▸ Source text
The aim of the project is to decide whether Dapr is a worthwhile technology to pursue. Whether it gives us more than it takes away. How it compares to similar technologies such as Istio / linkerd.
The 'take' mostly relates to how difficult it is to setup and maintain, which we are getting a good feel of with this project (there is a learning curve, but its easy to set up).
The 'give' has more facets, such as
- Can Dapr remove some of the layers of the Onion architecture in our Apis, allowing them to be simpler
- Retries
- Logging / observability / distributed tracing
- Service discovery / name resolution
- Access / authorization policies
- Load Balancing
- Comparatively, how easy is it to set up
- How compelling are features unique to Dapr (probably bindings, actors, state management, secret management, pub / sub)
- How compelling are features missing in Dapr (probably content filtering, traffic splitting, trafic routing)
- How do common features compare (distributed tracing, service discovery, mTls, Retry, Load Balancing, Metrics)
This project is giving us a good feel for what is invovled with setting up Dapr. There is a learning curve, but its easy to set up.
The Hr Api doesn't is just a GraphQl adapter to Hr data, doesn't currently have and business logic, and isn't a good candidate for onion architecture.
TODO: The slack webhook endpoint should be refactored to use the Onion architecture. Some candidates for the various layers of the onion are:
- Validation of the incoming data (the slack message should have a user name (such as '@cedd.burge') and nothing else
- Formatting / creation of text of slack message reply (such as 'The manager of @cedd.burge is David Wynne')

▸ What you will do
Render into Spanish the following sentence from the Dapr project notes above: "The aim of the project is to decide whether Dapr is a worthwhile technology to pursue."

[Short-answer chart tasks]
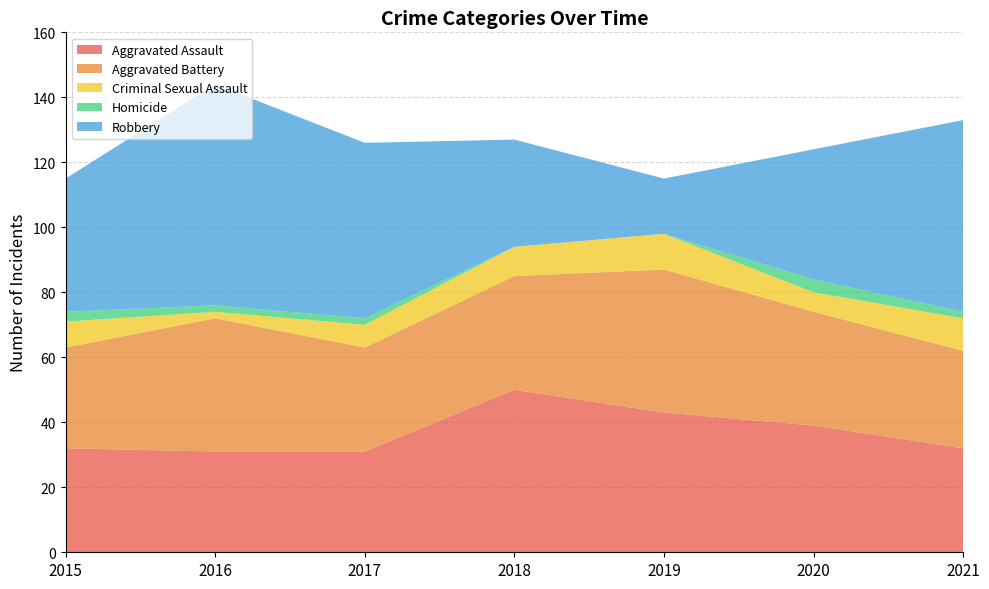

Reading right to left, transcribe all the data shown in this chart.

Aggravated Assault: 2021=32	2020=39	2019=43	2018=50	2017=31	2016=31	2015=32
Aggravated Battery: 2021=30	2020=35	2019=44	2018=35	2017=32	2016=41	2015=31
Criminal Sexual Assault: 2021=10	2020=6	2019=11	2018=9	2017=7	2016=2	2015=8
Homicide: 2021=2	2020=4	2019=0	2018=0	2017=2	2016=2	2015=3
Robbery: 2021=59	2020=40	2019=17	2018=33	2017=54	2016=68	2015=41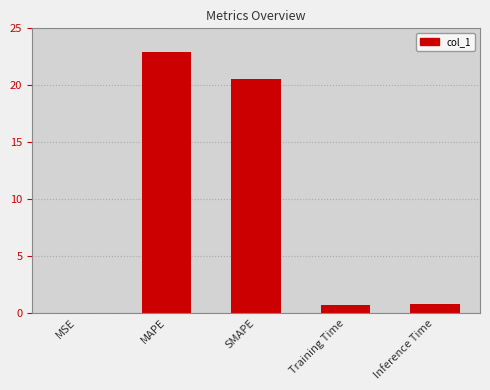

What is the approximate value at MAPE?

22.9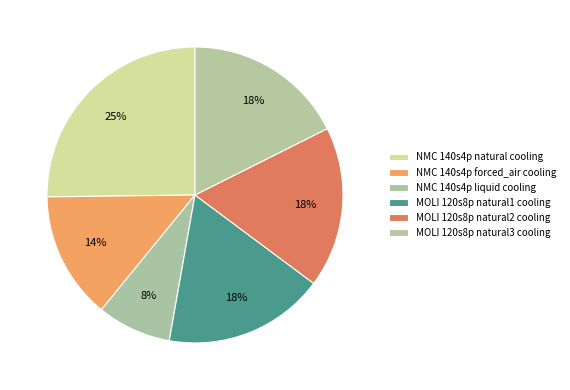

Is it true that MOLI 120s8p natural2 cooling is 26% of the pie?

False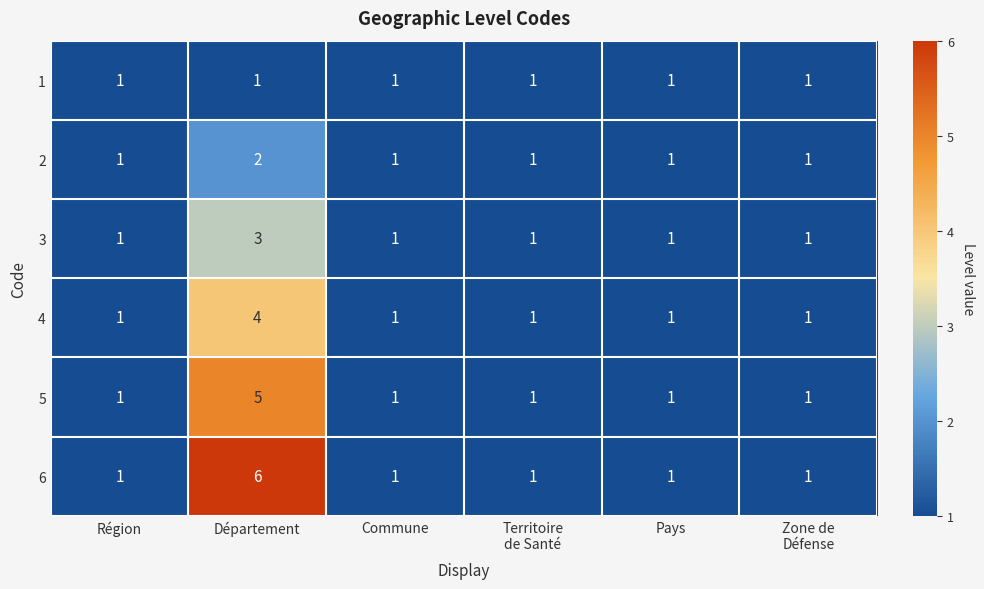

At how many categories does at least one series exceed 3?

1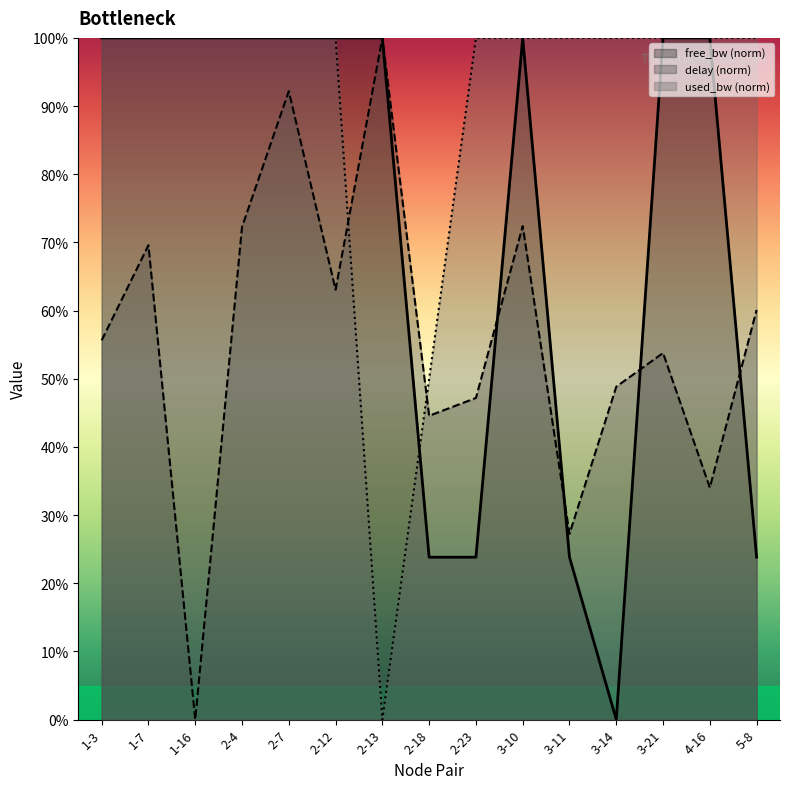

What is the difference between the maximum and minimum values in the delay series?

100.0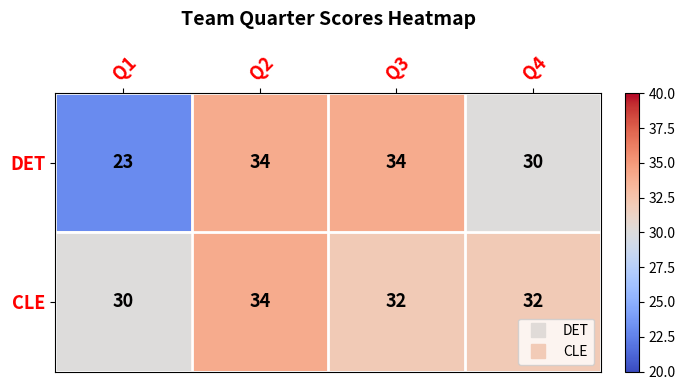

True or false: CLE has a value of 45 at Q3.

False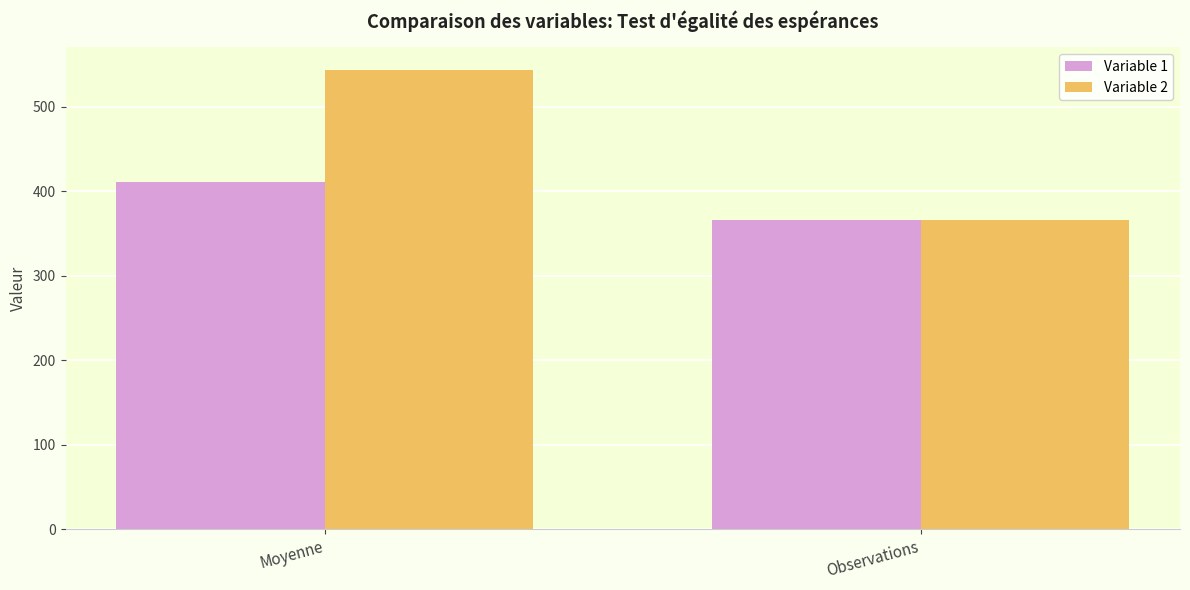

At which label is Variable 1 closest to 388?

Observations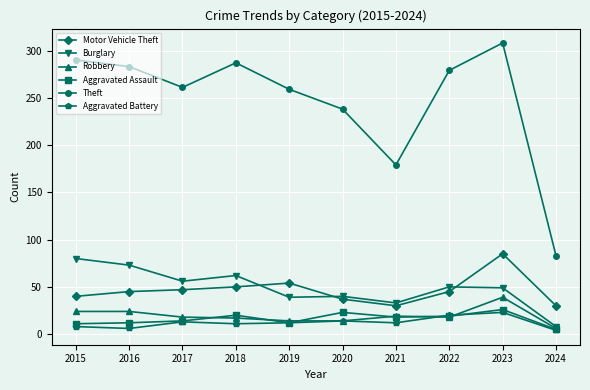

True or false: Burglary and Aggravated Assault cross at least once.

False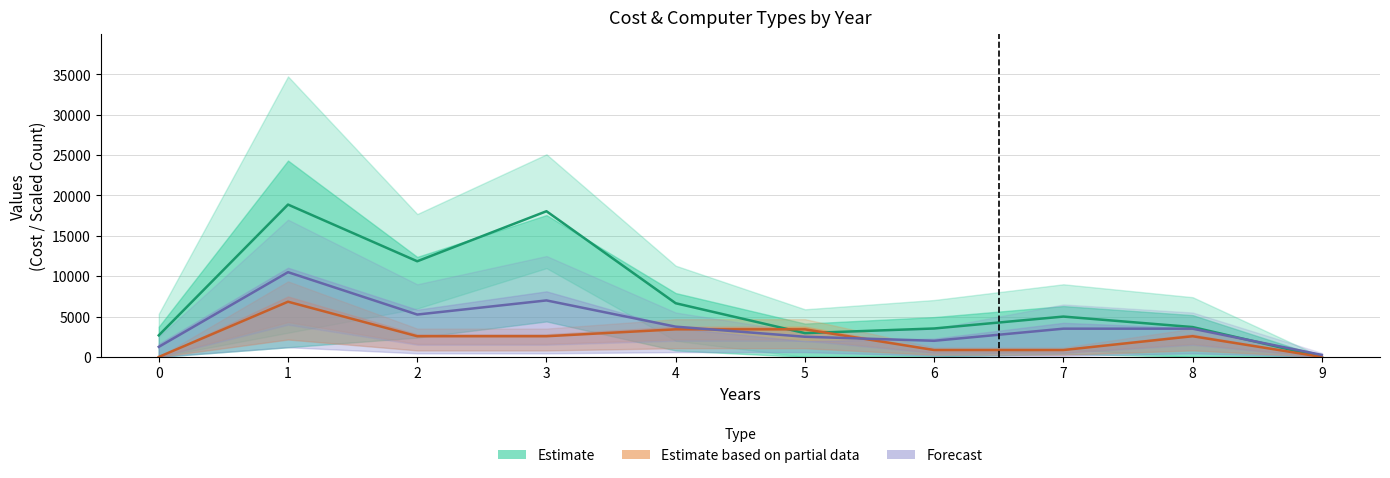

What are all the series names shown in the legend?

Estimate, Estimate based on partial data, Forecast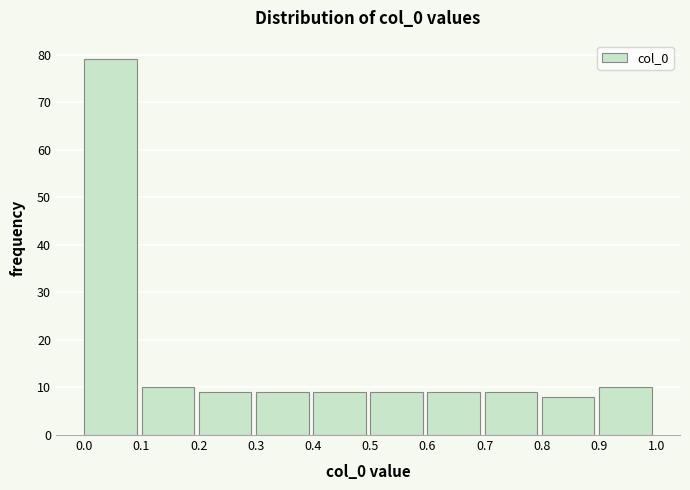

What is the height of the bar covering 0.7 to 0.8 on the x-axis? The values are not printed on the chart, so give them approximately, as read against the axis.

9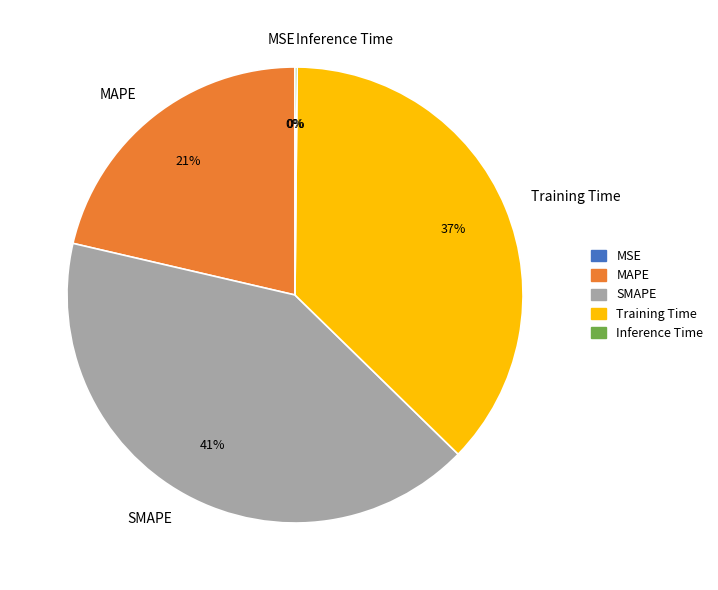

To the nearest percent, what percentage of the pie is MAPE?

21%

▸ Task response
El objetivo del proyecto es decidir si Dapr es una tecnología que valga la pena explorar.